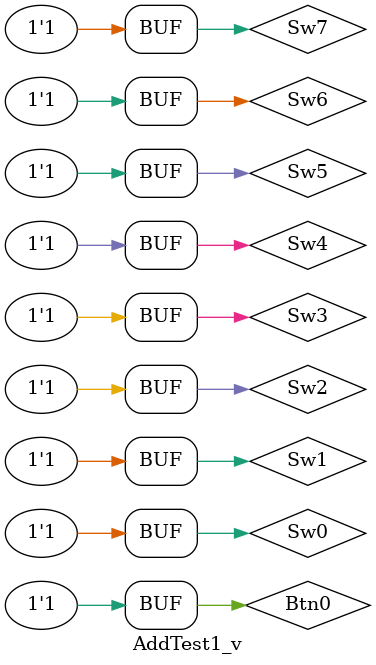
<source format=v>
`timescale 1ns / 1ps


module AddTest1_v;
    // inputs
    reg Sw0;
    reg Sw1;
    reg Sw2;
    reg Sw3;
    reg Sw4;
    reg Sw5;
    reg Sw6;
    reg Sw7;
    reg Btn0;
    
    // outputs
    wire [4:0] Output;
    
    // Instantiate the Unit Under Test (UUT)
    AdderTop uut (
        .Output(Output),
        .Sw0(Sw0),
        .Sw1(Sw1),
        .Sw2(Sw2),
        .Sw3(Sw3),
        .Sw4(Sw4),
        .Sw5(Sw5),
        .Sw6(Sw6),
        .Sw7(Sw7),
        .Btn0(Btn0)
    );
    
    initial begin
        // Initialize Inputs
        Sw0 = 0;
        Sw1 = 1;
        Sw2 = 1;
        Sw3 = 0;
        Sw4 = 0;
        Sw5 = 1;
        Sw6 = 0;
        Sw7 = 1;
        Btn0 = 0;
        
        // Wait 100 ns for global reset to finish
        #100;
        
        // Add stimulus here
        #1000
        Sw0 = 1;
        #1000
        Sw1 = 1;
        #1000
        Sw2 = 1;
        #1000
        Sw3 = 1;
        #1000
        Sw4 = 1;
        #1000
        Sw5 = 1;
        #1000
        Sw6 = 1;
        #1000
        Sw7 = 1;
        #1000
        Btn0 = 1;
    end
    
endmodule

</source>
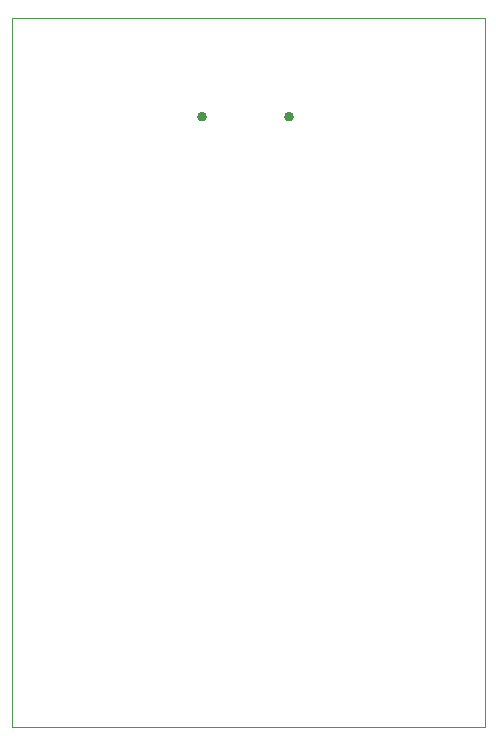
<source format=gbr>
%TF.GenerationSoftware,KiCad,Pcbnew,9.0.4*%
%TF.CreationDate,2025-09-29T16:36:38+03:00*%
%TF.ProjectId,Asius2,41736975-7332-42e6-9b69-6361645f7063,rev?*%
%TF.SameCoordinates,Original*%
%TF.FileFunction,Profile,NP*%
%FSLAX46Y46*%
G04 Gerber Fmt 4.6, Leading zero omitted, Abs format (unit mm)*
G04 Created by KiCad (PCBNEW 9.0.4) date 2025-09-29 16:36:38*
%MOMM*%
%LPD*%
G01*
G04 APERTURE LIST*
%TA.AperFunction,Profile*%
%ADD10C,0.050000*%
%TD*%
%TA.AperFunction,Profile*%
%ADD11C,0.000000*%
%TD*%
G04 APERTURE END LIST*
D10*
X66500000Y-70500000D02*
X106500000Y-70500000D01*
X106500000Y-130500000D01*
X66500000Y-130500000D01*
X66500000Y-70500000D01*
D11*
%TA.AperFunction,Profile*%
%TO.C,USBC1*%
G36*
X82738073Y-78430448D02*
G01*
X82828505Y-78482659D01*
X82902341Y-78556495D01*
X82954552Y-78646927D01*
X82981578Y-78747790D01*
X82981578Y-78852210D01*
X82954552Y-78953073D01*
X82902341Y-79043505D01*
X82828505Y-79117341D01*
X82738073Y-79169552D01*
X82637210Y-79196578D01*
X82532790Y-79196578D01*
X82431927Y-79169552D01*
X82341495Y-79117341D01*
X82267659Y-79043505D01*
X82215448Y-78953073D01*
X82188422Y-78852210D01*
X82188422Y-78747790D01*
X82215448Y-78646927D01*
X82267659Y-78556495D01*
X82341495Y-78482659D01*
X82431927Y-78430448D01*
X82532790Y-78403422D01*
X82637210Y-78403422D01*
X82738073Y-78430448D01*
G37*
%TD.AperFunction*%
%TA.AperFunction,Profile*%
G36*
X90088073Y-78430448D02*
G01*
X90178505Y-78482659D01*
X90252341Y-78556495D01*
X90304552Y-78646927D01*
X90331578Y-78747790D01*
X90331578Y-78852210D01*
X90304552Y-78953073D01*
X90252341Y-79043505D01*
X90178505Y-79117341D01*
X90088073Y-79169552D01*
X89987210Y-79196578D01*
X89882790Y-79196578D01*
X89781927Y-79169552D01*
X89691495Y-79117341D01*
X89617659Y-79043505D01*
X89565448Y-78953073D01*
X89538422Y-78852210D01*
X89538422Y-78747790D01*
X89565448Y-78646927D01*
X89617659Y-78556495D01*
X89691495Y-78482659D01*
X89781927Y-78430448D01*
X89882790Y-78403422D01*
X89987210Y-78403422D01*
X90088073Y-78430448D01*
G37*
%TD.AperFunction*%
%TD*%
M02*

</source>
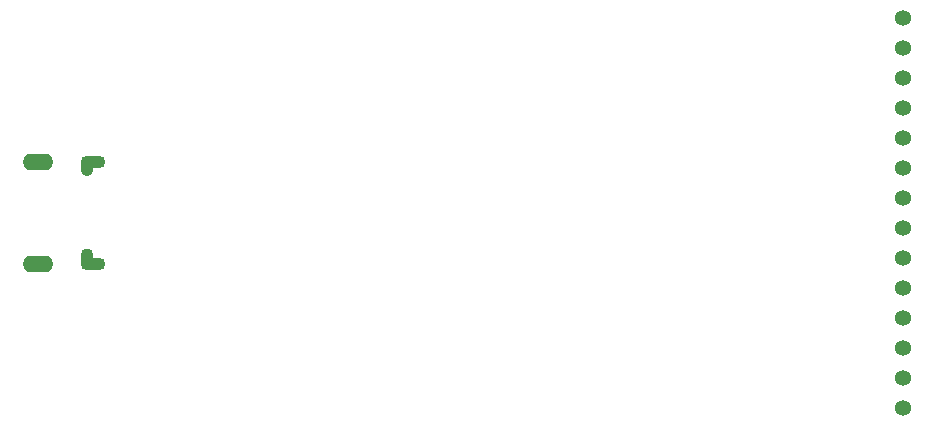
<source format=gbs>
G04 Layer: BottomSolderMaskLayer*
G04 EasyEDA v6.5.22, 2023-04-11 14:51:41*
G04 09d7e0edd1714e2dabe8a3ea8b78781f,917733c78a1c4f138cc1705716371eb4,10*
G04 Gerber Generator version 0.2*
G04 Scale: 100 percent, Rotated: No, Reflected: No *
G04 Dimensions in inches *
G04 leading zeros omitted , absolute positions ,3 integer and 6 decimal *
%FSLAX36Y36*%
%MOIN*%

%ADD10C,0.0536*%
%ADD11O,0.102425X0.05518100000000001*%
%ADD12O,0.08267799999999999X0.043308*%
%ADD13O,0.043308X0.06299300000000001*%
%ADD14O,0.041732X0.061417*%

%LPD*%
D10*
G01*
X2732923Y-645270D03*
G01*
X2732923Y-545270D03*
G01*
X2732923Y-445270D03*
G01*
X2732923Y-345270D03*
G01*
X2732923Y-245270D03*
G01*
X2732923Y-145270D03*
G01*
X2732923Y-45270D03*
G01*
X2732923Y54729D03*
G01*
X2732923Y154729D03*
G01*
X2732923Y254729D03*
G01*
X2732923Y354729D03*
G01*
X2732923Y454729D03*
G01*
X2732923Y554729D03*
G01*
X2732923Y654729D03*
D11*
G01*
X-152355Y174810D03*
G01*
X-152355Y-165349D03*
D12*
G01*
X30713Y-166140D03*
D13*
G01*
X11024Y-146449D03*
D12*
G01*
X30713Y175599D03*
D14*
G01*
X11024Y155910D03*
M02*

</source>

--

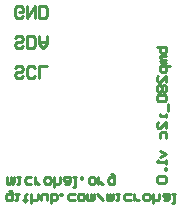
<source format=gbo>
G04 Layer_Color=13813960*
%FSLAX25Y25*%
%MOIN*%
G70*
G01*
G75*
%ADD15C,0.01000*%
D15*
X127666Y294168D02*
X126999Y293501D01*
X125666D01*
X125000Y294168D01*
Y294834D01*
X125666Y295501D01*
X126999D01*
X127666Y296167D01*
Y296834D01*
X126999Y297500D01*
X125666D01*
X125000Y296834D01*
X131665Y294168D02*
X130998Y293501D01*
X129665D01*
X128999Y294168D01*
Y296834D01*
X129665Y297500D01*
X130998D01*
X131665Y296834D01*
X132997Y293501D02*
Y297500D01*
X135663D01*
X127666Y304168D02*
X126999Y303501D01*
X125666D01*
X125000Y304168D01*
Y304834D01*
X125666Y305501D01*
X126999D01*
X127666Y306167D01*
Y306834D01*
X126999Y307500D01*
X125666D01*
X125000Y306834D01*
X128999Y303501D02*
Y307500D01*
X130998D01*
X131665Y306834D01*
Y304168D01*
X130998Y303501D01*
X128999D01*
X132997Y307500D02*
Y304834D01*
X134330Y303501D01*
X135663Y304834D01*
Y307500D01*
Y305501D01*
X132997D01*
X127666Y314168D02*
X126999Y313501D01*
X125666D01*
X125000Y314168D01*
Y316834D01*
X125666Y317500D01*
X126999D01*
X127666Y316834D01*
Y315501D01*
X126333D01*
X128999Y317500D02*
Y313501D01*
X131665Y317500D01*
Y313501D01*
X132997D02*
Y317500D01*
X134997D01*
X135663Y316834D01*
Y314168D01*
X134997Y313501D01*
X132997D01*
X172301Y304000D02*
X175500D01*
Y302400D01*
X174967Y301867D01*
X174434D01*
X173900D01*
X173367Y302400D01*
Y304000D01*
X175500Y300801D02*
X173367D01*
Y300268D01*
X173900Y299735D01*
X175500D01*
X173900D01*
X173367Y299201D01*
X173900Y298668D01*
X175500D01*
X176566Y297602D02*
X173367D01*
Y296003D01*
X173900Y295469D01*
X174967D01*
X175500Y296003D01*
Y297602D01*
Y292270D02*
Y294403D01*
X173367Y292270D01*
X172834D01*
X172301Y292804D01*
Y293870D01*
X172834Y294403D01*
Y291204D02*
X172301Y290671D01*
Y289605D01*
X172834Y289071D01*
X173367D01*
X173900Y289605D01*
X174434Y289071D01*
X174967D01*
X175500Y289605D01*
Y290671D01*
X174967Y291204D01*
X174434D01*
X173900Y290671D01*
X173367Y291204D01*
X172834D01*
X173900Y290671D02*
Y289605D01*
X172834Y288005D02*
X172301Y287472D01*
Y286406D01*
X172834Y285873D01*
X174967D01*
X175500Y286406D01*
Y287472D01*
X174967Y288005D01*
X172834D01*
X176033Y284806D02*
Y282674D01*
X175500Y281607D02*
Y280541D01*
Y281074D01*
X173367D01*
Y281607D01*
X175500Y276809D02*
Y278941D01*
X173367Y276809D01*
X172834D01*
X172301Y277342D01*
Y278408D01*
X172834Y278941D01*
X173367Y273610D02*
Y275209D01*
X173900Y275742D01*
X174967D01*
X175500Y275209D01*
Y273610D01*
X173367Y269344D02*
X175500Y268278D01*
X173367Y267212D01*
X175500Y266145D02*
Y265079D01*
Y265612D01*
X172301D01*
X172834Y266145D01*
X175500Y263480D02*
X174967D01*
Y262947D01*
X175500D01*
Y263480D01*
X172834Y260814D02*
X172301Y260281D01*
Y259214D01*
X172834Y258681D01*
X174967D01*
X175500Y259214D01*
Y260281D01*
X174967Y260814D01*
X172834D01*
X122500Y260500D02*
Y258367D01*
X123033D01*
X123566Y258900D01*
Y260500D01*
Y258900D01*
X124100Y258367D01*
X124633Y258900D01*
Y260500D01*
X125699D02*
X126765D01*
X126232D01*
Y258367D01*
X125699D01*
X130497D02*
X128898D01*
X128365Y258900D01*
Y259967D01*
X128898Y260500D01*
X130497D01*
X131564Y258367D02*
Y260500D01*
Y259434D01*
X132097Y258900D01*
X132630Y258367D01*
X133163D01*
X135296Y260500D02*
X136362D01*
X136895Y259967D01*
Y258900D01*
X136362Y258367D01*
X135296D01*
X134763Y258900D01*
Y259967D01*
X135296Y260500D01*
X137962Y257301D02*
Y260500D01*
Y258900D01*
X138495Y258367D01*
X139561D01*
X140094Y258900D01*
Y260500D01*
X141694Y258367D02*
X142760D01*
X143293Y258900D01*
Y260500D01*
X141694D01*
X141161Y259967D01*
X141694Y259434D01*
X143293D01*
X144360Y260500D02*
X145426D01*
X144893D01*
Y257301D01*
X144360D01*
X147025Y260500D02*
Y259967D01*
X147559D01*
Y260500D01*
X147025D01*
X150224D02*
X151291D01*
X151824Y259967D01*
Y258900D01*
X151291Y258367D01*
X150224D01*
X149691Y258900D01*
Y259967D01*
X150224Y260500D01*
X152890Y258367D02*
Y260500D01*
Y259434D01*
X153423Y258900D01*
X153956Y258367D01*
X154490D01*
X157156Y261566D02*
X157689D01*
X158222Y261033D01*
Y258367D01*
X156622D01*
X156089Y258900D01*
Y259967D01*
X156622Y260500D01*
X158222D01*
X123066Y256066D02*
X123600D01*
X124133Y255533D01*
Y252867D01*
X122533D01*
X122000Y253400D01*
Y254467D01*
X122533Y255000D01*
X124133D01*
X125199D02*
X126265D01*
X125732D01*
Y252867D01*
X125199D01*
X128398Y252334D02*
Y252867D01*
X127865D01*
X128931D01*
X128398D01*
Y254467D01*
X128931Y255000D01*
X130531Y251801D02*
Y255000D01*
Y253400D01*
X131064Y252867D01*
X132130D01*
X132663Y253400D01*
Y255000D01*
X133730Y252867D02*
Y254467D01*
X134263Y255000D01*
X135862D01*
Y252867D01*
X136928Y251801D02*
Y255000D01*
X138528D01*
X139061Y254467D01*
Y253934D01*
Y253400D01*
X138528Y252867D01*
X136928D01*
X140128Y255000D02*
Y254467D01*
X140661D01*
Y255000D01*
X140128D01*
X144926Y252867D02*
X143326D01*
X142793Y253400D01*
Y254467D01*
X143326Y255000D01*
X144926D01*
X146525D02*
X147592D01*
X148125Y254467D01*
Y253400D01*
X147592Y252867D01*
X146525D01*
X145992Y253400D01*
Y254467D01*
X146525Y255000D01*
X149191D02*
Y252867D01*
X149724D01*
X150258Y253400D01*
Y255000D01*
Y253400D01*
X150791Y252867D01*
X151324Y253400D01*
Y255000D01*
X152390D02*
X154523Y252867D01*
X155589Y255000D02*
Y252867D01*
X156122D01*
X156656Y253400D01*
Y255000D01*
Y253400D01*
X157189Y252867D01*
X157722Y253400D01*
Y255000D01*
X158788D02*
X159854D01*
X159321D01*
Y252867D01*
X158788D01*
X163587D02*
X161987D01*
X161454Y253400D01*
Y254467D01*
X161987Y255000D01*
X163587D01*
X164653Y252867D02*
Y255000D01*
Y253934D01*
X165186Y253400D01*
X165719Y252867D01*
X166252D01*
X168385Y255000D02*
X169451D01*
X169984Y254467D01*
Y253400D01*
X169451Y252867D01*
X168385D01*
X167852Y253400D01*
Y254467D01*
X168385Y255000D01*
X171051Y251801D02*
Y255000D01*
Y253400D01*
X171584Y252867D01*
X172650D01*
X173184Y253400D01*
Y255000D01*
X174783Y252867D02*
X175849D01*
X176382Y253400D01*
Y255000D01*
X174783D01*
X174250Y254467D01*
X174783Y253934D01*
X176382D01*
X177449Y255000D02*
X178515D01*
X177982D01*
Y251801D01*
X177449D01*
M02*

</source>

_AIM OF THE TASK:_ Could you set down, word for word, only the lines above from the line with "X173900Y298668D01*" to the line with "X175500Y286406D01*", including both?

_ANSWER SECTION:_
X173900Y298668D01*
X175500D01*
X176566Y297602D02*
X173367D01*
Y296003D01*
X173900Y295469D01*
X174967D01*
X175500Y296003D01*
Y297602D01*
Y292270D02*
Y294403D01*
X173367Y292270D01*
X172834D01*
X172301Y292804D01*
Y293870D01*
X172834Y294403D01*
Y291204D02*
X172301Y290671D01*
Y289605D01*
X172834Y289071D01*
X173367D01*
X173900Y289605D01*
X174434Y289071D01*
X174967D01*
X175500Y289605D01*
Y290671D01*
X174967Y291204D01*
X174434D01*
X173900Y290671D01*
X173367Y291204D01*
X172834D01*
X173900Y290671D02*
Y289605D01*
X172834Y288005D02*
X172301Y287472D01*
Y286406D01*
X172834Y285873D01*
X174967D01*
X175500Y286406D01*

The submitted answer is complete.